Sen. David Perdue (R-Ga.), center, seen here with President Trump at an event in 2017, said the president acknowledges that a sweeping immigration package is “not realistic in three weeks.” (Ricky Carioti/The Washington Post)

President Trump signaled to a GOP senator over the weekend that he is searching for a “simple” border wall deal in advance of the new funding deadline next month — casting more doubt on the prospects of a broader immigration deal before portions of the government shut down again.

Sen. David Perdue (R-Ga.), who lunched privately with the president Sunday at the White House, also indicated that Trump is prepared to act on his own should a new committee on Capitol Hill struggle to come up with an agreement on the wall that satisfies him. Trump is mulling the prospect of issuing a national emergency declaration to start wall construction without congressional approval — a move that will almost certainly face an immediate challenge in the courts.

“He wants as simple of a solution as we can get,” Perdue said in an interview Monday. While the president would like a more sweeping immigration package at some point, Perdue said Trump acknowledges “that’s just not realistic in three weeks.”

Perdue added that while Trump is “hopeful” that a new bipartisan committee of 17 lawmakers can strike a deal on modest border security, “at the end of the day, if in three weeks [there is no resolution], this president’s ready to move.” 

Calling Trump “resolute,” Perdue said the new committee “should face the reality that if they don’t get something done, something else will have to be done.” 

“I will say that he’s upbeat, he’s dedicated to this, and he has not changed his tenor in this thing,” Perdue said. “He’s committed. It’s an instinctive thing with him.”

Trump on Friday ended the longest government shutdown in history prompted by a confrontation over his demand for border wall money, although the government agencies hampered by the shutdown — including the departments of Homeland Security, Justice, Treasury and Commerce — won only a short-term funding reprieve.

Now, a committee of 17 lawmakers — primarily deal-minded and pragmatic members with experience in congressional appropriations — is tasked with coming up with a border wall deal. Their first public meeting will be held Wednesday.

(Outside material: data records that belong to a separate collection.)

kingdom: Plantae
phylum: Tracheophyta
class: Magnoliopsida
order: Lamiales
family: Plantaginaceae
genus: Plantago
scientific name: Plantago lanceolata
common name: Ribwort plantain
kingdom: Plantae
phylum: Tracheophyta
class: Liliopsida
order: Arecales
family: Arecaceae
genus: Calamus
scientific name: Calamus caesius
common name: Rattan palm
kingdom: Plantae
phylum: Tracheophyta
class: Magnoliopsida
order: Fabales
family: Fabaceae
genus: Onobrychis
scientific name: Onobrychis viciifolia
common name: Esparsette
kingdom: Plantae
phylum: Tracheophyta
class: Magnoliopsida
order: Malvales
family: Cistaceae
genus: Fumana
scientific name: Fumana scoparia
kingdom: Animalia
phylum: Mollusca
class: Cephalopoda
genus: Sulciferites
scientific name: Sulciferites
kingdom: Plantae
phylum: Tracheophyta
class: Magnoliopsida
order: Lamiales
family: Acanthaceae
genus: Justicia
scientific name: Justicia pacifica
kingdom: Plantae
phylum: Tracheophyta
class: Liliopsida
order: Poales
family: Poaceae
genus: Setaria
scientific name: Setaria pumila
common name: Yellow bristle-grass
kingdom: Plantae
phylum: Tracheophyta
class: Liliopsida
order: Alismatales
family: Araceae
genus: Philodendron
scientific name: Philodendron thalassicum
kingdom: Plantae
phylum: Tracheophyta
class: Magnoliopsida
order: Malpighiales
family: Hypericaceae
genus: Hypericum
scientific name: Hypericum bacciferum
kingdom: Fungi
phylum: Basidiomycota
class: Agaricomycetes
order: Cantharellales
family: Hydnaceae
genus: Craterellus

“The president doesn’t want to go through another shutdown. That’s not the goal,” White House press secretary Sarah Sanders said Monday. “The goal is border security and protecting the American people. Ideally, Democrats would take these next three weeks to negotiate in good faith.”

The Sunday lunch with Perdue was not listed on Trump’s daily public schedule. The senator said the president had a “full day” of meetings — although no other weekend meetings were made public.

The Georgia Republican, one of Trump’s closest allies on Capitol Hill, was also at Camp David over the weekend with other GOP senators and acting White House chief of staff Mick Mulvaney, according to people familiar with the gathering. 

The Camp David confab was largely social, although some border security discussions were expected to occur. Trump phoned into the meeting at one point, telling the Senate Republicans that he wished he could’ve attended the gathering and that Camp David is a special place, according to one of the people familiar with the meeting.

In turn, the GOP senators thanked Trump for his comments earlier that afternoon in the Rose Garden and his decision to sign a short-term spending bill that keeps the federal government fully open through Feb. 15. The GOP senators who were at Camp David in addition to Perdue included Joni Ernst (Iowa), James Lankford (Okla.), Rob Portman (Ohio), Kevin Cramer (N.D.) and Shelley Moore Capito (W.Va.). 

A small handful of Democrats were invited, but declined, according to the people, who spoke on the condition of anonymity to describe a private gathering.